Gli studenti del 2023 che hanno raggiunto questo livello sono leggermente di meno degli anni precedenti, con un gap notevole fra nord e sud del paese. Al Sud solo il 53% di chi frequenta la seconda superiore ha raggiunto i livelli minimi di comprensione testuale nelle prove, mentre al nord ci si attesta al 70%, con un calo più significativo dal pre-pandemia (2018-2019) al 2022-23. Già nominare la pandemia vi attribuisce una responsabilità, che andrebbe verificata con studi disegnati per questo scopo. Negli istituti professionali il quadro è più preoccupante: nelle situazioni migliori, l’esito medio si attesta al livello 2 (Valle d’Aosta, Piemonte, Liguria, Lombardia, provincia autonoma di Bolzano, Veneto, Friuli-Venezia Giulia, Emilia-Romagna, Toscana, Umbria, Marche, Lazio, Campania, Puglia e Basilicata) mentre nelle restanti regioni non supera il livello più basso, ovvero il livello 1. Pertanto, mediamente in tutte le regioni, il risultato generale non raggiunge mai la soglia dell’accettabilità.
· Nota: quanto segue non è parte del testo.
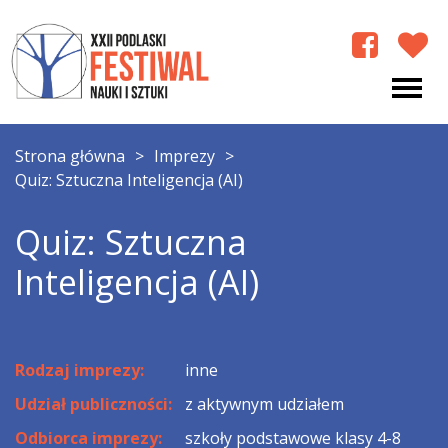
Strona główna
>
Imprezy
>
Quiz: Sztuczna Inteligencja (AI)
Quiz: Sztuczna
Inteligencja (AI)
Rodzaj imprezy:
inne
Udział publiczności:
z aktywnym udziałem
Odbiorca imprezy:
szkoły podstawowe klasy 4-8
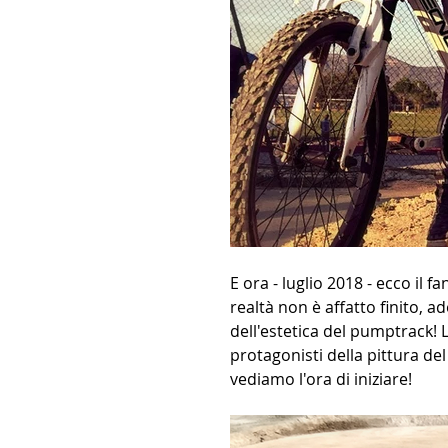
E ora - luglio 2018 - ecco il fa
realtà non è affatto finito, ad
dell'estetica del pumptrack! L
protagonisti della pittura de
vediamo l'ora di iniziare!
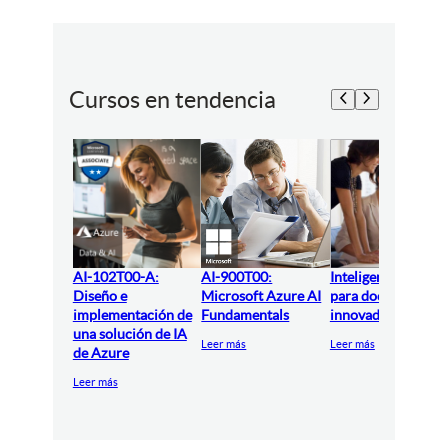
Cursos en tendencia
AI-102T00-A:
AI-900T00:
Inteligencia artifici
Diseño e
Microsoft Azure AI
para docentes
implementación de
Fundamentals
innovadores
una solución de IA
Leer más
Leer más
de Azure
Leer más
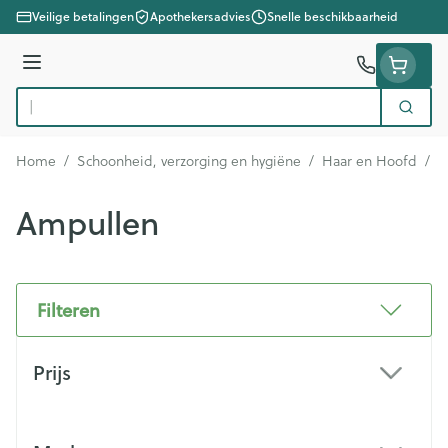
Ga naar de inhoud
Veilige betalingen
Apothekersadvies
Snelle beschikbaarheid
Menu
Zoek
Product, merk, categorie...
Home
/
Schoonheid, verzorging en hygiëne
/
Haar en Hoofd
/
H
Ampullen
Filteren
Doorgaan naar productlijst
Prijs
filter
La terza domanda, forse più provocatoria, è quindi la seguente: le prove INVALSI misurano le capacità dei ragazzi o quella degli insegnanti e del sistema scolastico in generale? O forse la capacità delle famiglie di affiancare i propri figli nella formazione, e quindi la cristallizzazione nelle famiglie italiane? Si sa bene infatti – emerge da tutte le rilevazioni di Almalaurea e Almadiploma, ad esempio – che chi proviene da famiglie che stimolano alla lettura e che utilizzano nella quotidianità un vocabolario più ampio, ha risultati migliori anche a scuola. I dati INVALSI suggeriscono che l’impatto della famiglia di origine sugli esiti è maggiore nell’infanzia che successivamente. Il vantaggio medio per gli alunni di famiglie socialmente favorite si riduce considerevolmente alla fine del primo biennio del secondo ciclo d’istruzione, ad esempio.
Anche solo alla luce di queste semplici questioni è chiaro che i titoloni sui risultati delle prove sono da ritenersi di scarsa utilità per azzardare previsioni sugli adulti che saranno un domani i ragazzi di oggi.
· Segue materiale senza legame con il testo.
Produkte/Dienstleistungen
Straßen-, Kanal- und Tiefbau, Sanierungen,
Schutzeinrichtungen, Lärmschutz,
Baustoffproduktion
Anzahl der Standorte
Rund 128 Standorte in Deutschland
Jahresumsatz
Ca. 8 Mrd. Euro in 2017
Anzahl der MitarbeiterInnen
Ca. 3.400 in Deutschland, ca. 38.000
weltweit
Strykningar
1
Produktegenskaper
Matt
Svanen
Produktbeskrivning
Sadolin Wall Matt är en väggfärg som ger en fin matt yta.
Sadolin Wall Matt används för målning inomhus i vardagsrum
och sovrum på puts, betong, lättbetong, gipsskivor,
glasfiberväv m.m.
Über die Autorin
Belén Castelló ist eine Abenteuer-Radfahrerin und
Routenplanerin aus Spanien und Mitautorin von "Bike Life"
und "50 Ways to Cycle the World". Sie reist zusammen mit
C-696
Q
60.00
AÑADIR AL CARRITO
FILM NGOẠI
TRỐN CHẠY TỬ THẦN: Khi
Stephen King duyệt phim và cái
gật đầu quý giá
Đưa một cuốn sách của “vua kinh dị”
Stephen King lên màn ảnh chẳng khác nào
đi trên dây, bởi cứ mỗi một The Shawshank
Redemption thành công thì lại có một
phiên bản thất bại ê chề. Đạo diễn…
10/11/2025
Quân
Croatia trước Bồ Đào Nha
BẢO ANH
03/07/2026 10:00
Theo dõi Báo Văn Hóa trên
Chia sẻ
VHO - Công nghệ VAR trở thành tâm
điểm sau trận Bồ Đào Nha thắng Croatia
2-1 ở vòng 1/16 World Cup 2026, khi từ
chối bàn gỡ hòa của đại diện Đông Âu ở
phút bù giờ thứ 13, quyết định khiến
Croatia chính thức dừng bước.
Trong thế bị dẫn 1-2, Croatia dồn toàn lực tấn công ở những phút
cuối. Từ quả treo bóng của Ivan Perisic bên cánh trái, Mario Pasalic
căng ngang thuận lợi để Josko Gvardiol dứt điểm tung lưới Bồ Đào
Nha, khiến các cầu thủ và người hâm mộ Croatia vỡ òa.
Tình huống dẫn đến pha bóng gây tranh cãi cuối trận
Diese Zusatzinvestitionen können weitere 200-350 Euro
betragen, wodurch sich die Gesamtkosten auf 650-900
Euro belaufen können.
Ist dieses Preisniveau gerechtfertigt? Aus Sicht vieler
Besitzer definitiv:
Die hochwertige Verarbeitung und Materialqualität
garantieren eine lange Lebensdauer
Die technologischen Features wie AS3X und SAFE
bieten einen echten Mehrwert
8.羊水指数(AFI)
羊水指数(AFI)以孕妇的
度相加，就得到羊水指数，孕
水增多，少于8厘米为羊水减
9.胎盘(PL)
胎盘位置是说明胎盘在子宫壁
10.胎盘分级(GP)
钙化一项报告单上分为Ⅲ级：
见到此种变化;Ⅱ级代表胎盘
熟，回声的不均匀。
Resta il fatto che questo test ci permette di individuare, grazie ad alcuni indicatori, alcune domande che il sistema scolastico dovrebbe porsi, in primis come arrestare la dispersione scolastica. Un ragazzo che esce dal sistema formativo non viene quasi mai recuperato, e non potrà migliorare l’anno successivo, anche qualora avesse ottenuto risultati bassi ai punteggi INVALSI.
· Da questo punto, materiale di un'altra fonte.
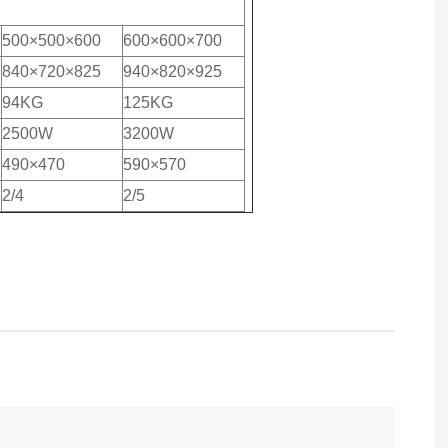
500×500×600
600×600×700
840×720×825
940×820×925
94KG
125KG
2500W
3200W
490×470
590×570
2/4
2/5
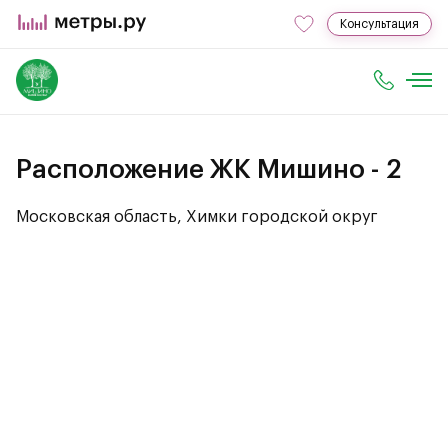
Консультация
Расположение ЖК Мишино - 2
Московская область, Химки городской округ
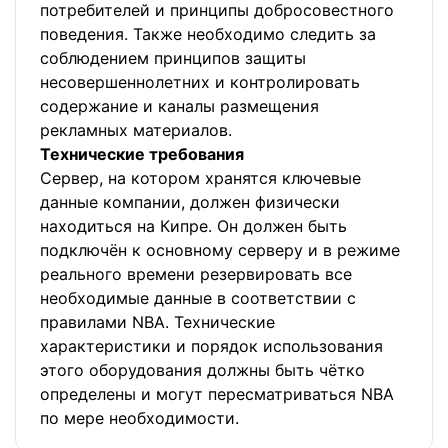
потребителей и принципы добросовестного
поведения. Также необходимо следить за
соблюдением принципов защиты
несовершеннолетних и контролировать
содержание и каналы размещения
рекламных материалов.
Технические требования
Сервер, на котором хранятся ключевые
данные компании, должен физически
находиться на Кипре. Он должен быть
подключён к основному серверу и в режиме
реального времени резервировать все
необходимые данные в соответствии с
правилами NBA. Технические
характеристики и порядок использования
этого оборудования должны быть чётко
определены и могут пересматриваться NBA
по мере необходимости.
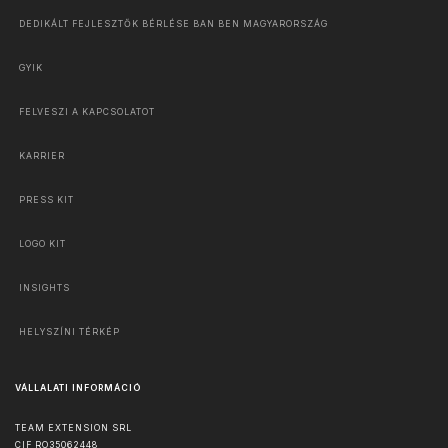
DEDIKÁLT FEJLESZTŐK BÉRLÉSE BAN BEN MAGYARORSZÁG
GYIK
FELVESZI A KAPCSOLATOT
KARRIER
PRESS KIT
LOGO KIT
INSIGHTS
HELYSZÍNI TÉRKÉP
VÁLLALATI INFORMÁCIÓ
TEAM EXTENSION SRL
CIF RO35062448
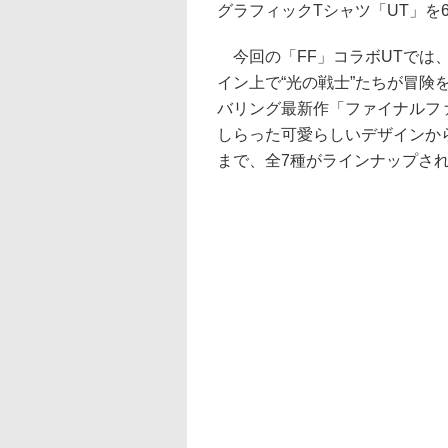
グラフィックTシャツ「UT」を6
今回の「FF」コラボUTでは
イン上で“光の戦士”たちが冒険
バリング最新作「ファイナルフ
しらった可愛らしいデザインか
まで、全7種がラインナップさ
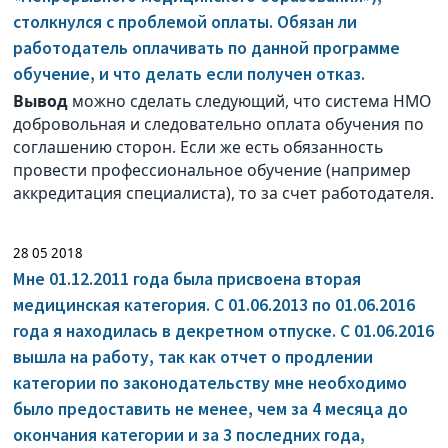
столкнулся с проблемой оплаты. Обязан ли
работодатель оплачивать по данной программе
обучение, и что делать если получен отказ.
Вывод
можно сделать следующий, что система НМО
добровольная и следовательно оплата обучения по
соглашению сторон. Если же есть обязанность
провести профессиональное обучение (например
аккредитация специалиста), то за счет работодателя.
28 05 2018
Мне 01.12.2011 года была присвоена вторая
медицинская категория. С 01.06.2013 по 01.06.2016
года я находилась в декретном отпуске. С 01.06.2016
вышла на работу, так как отчет о продлении
категории по законодательству мне необходимо
было предоставить не менее, чем за 4 месяца до
окончания категории и за 3 последних года,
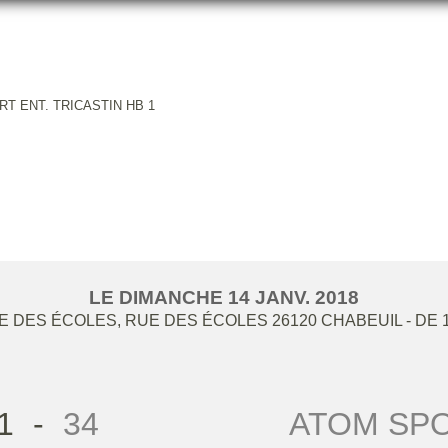
RT ENT. TRICASTIN HB 1
8G / ATOM SPORT ENT. TRICAS
LE
DIMANCHE
14
JANV.
2018
 DES ÉCOLES, RUE DES ÉCOLES
26120
CHABEUIL
- DE 
1
-
34
ATOM SPO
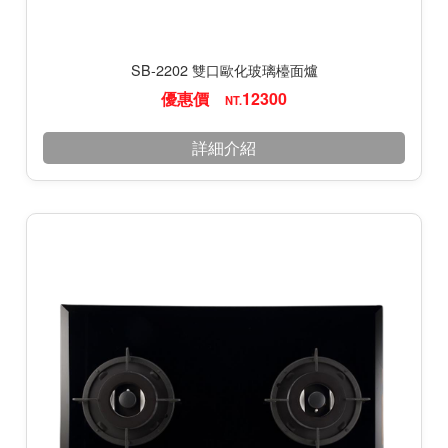
SB-2202 雙口歐化玻璃檯面爐
優惠價
12300
NT.
詳細介紹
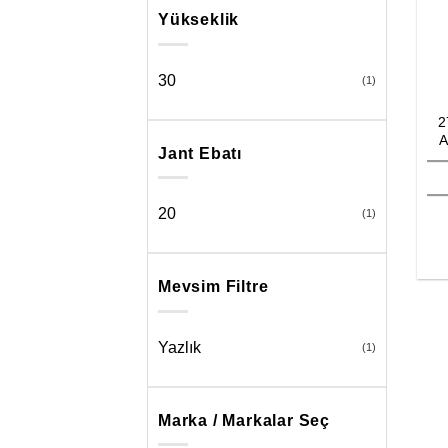
Yükseklik
30
(1)
2
A
Jant Ebatı
20
(1)
Mevsim Filtre
Yazlık
(1)
Marka / Markalar Seç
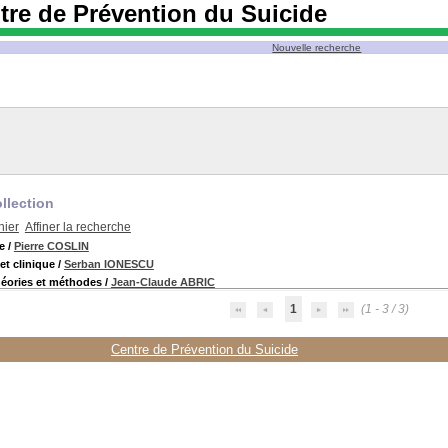
tre de Prévention du Suicide
Nouvelle recherche
llection
nier
Affiner la recherche
e
/
Pierre COSLIN
t clinique
/
Serban IONESCU
éories et méthodes
/
Jean-Claude ABRIC
1
(1 - 3 / 3)
Centre de Prévention du Suicide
Il punto forse più interessante del rapportone INVALSI è contenuto proprio alla fine: il capitolo che racconta che fine hanno fatto i ragazzi che erano in terza media nell’anno scolastico 2017-18, coloro i quali cio si dovevano diplomare nel 2022-23. La coorte esaminata era composta da circa 550mila studenti e studentesse che avevano svolto le prove INVALSI in III secondaria di primo grado di Matematica nell’anno 2017-2018. A giugno 2023, se tutto si è svolto in modo regolare, tali studenti dovrebbero essere stati in procinto di affrontare l’Esame di Stato conclusivo del secondo ciclo d’istruzione. Solo 7 su 10 di loro sono arrivati sin qui. Un altro 11%ha accumulato uno o più anni di ritardo ma sta ancora frequentando le scuole superiori, e gli altri?